It is a human habit to take for granted one's own environment and to look to other places and countries as having "greener and more beautiful pastures". Didn't realised that Singapore is actually quite beautiful. Most people say it is a great place to live if only the weather was better. When I travel, the first thing that strikes me when I touch down back in Singapore is how clean and green it is compared to other modern cities. And with all the fanfare about how fabulous the skyline of Singapore has become with the opening of new developments in Marina Bay, I much prefer the conservation buildings all around. I love the juxtapose of new with the old as it brings out a beautiful contrast.
Singapore has gone through quite a number of architectural trends which can be divided into these phases , pre-war and post war, modern and post-modern. Pre-war buildings consist of a mixture of colonial British architecture which includes black and white bungalows, neoclassical and renaissance colonial government buildings such as the Supreme Court, City Hall, the Post Office (now the Fullerton Hotel), beautiful Peranakan houses, landmark buildings of worship such as St Andrew's cathedral and shophouses while post war, we see the emergence of art deco buildings such as the Asia Insurance Building. Then came the modern phase marked by "cookie cutter" standardised public housing. Aesthetically not pleasing but I suppose there wasn't much of a choice as there was a huge housing shortage for a growing Singapore, struggling after its separation from Malaysia. It was the most pragmatic thing to do. And when things really took off in Singapore , it ushered in an era of post-modern architecture with sky scrapers such as the OCBC building, designed by the world famous architect I. M Pei. During that time, corporations were trying to outdo each other in terms of how high their building would go compared to the other. Glad that silly era is over. Then came the conservation era which was about the rediscovery of Singapore's architectural heritage. It led to an active conservation programme and historial buildings such as the National Museum of Singapore as well as old crumbing Peranakan houses were beautifully restored.
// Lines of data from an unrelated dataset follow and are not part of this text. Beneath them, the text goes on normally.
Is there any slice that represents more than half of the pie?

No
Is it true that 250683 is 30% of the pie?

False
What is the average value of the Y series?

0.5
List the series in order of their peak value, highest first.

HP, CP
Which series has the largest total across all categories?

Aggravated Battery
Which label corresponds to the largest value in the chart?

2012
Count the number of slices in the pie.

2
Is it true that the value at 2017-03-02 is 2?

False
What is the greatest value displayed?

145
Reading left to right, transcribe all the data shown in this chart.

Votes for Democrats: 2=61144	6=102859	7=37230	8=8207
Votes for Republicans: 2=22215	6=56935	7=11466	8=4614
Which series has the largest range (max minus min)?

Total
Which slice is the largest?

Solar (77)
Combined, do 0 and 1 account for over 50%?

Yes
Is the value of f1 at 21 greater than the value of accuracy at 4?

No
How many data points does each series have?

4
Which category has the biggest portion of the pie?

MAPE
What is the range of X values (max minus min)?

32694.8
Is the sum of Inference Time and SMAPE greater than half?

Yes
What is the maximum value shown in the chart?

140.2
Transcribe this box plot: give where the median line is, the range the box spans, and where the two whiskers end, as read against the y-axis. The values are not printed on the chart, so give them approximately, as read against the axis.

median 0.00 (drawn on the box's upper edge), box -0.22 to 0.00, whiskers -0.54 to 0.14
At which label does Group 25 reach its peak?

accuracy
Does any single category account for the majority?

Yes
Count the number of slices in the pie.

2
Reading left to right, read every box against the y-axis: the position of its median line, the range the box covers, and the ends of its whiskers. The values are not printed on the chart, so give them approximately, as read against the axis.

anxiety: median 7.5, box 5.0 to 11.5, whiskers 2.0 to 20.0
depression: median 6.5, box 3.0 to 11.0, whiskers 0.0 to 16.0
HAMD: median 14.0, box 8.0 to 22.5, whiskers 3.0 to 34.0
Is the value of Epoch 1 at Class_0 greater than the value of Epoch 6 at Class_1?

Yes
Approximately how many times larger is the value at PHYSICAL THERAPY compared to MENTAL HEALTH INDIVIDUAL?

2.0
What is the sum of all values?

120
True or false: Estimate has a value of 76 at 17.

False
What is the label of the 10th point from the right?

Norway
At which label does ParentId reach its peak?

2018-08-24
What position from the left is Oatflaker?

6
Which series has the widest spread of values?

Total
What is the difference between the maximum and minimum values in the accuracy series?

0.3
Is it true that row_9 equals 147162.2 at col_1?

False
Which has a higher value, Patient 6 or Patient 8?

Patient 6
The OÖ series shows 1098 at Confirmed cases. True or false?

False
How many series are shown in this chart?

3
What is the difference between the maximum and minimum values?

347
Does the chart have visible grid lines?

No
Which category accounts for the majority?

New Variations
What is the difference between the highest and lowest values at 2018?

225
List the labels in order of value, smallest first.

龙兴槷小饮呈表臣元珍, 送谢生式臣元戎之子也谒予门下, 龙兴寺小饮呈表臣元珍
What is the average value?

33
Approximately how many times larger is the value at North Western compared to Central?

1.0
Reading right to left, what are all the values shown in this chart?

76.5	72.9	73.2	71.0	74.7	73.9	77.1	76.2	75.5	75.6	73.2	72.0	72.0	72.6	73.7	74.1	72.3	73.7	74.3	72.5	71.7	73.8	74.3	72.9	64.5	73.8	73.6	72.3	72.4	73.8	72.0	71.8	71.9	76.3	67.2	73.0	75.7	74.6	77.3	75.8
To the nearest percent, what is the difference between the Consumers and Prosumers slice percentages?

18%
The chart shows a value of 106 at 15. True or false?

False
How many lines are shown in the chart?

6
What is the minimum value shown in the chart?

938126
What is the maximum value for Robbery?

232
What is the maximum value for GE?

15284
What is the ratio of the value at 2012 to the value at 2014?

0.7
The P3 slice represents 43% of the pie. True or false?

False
And now, Singapore is in the phase of building iconic buildings which would put her on the world map such as the Esplanade (locals refer to as the Durian) and the latest Marina Bay Sands. These are modern signature builidings but as seemingly grand as they are, I still love the phase of restoring old buildings best. The above picture shows 2 buildings near the Doby Gaut MRT station. Don't you think they both look like vintage headboards for a bed or maybe the traditional headgear of a Polish or Russian dancer. Most likely, they were built during the art deco phase as they were in close proximity to the Cathay at Handy Road, one of the first art deco buildings in Singapore. My dad said the Cathay was once the tallest building in Singapore during those days and it made me laugh.